--- Source records Enclosed Below ---
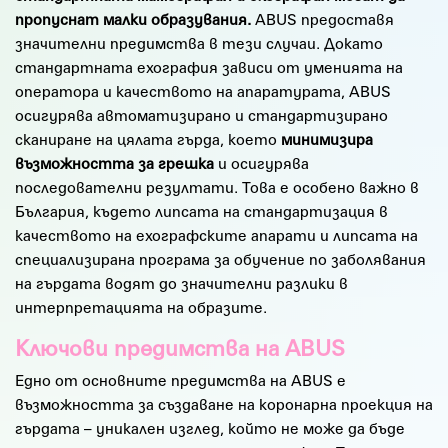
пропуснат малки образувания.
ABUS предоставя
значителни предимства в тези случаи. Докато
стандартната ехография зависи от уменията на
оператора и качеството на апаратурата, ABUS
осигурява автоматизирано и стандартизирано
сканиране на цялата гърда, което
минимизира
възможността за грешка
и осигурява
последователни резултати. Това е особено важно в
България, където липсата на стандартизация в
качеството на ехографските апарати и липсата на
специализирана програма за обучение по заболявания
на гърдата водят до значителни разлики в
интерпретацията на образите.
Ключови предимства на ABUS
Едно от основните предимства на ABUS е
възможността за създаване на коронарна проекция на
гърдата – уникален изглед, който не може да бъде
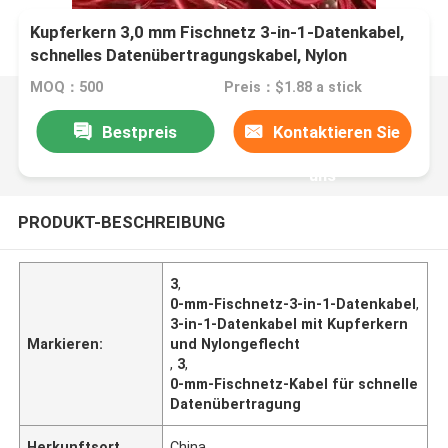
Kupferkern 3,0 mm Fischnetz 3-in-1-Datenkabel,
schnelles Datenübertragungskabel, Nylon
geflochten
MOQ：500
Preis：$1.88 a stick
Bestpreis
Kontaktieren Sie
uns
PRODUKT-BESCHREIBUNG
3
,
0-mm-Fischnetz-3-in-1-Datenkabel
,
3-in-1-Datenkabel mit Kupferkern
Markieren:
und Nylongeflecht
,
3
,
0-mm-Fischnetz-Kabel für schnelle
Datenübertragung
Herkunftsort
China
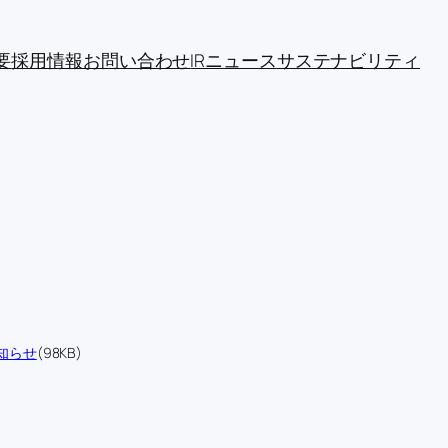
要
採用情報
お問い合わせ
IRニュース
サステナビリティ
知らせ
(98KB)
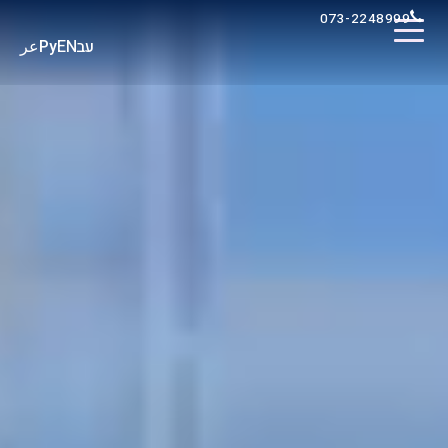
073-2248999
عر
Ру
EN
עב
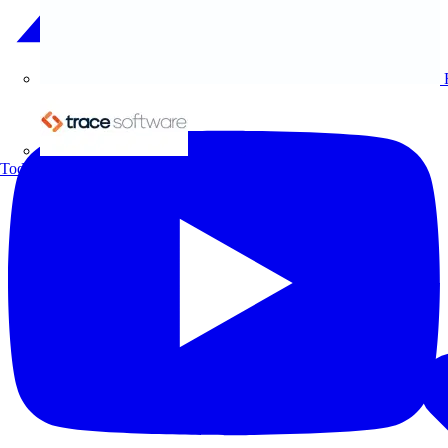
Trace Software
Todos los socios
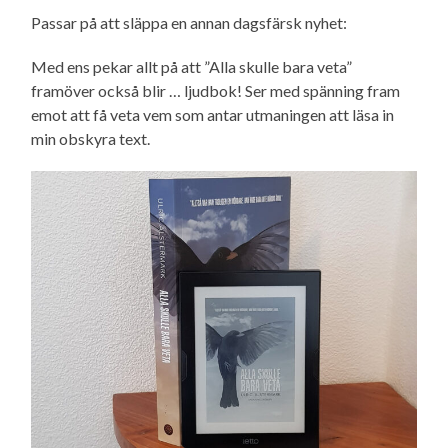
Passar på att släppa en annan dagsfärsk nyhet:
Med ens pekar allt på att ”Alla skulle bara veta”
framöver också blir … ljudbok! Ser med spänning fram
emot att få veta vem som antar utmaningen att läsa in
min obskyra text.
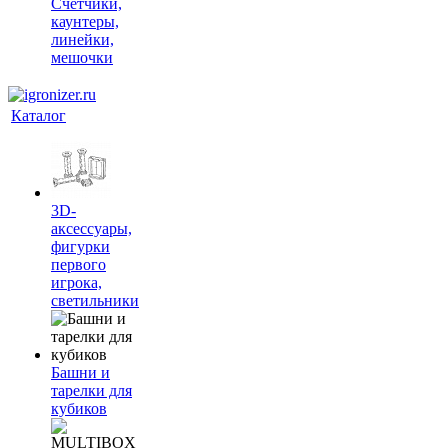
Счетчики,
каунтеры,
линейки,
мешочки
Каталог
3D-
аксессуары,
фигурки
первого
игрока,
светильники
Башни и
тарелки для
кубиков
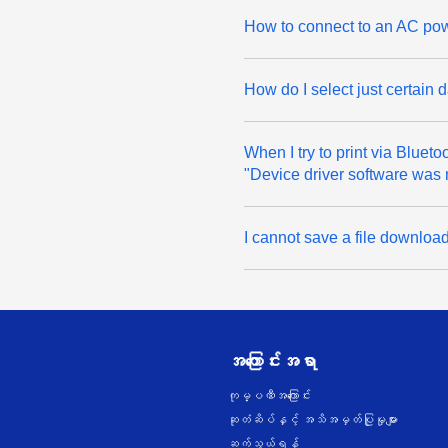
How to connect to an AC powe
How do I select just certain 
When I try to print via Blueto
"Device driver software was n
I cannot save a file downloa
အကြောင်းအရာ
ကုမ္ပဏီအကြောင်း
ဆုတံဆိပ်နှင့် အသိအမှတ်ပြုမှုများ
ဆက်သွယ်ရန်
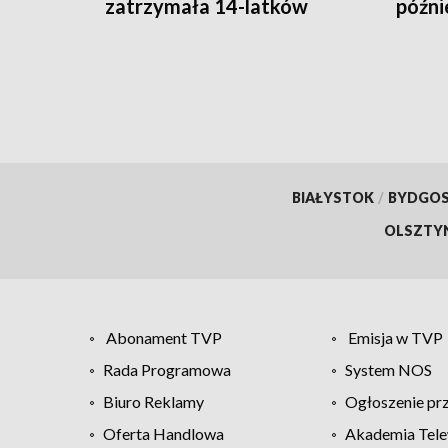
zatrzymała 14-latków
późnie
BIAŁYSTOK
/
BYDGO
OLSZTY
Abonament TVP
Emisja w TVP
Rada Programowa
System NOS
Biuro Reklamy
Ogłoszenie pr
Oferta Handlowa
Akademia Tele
--- End of Enclosed Source records ---
Assignment:
Among the entries, find each line that includes the string "veta" and copy it.

Answer to this problem:
Med ens pekar allt på att ”Alla skulle bara veta”
emot att få veta vem som antar utmaningen att läsa in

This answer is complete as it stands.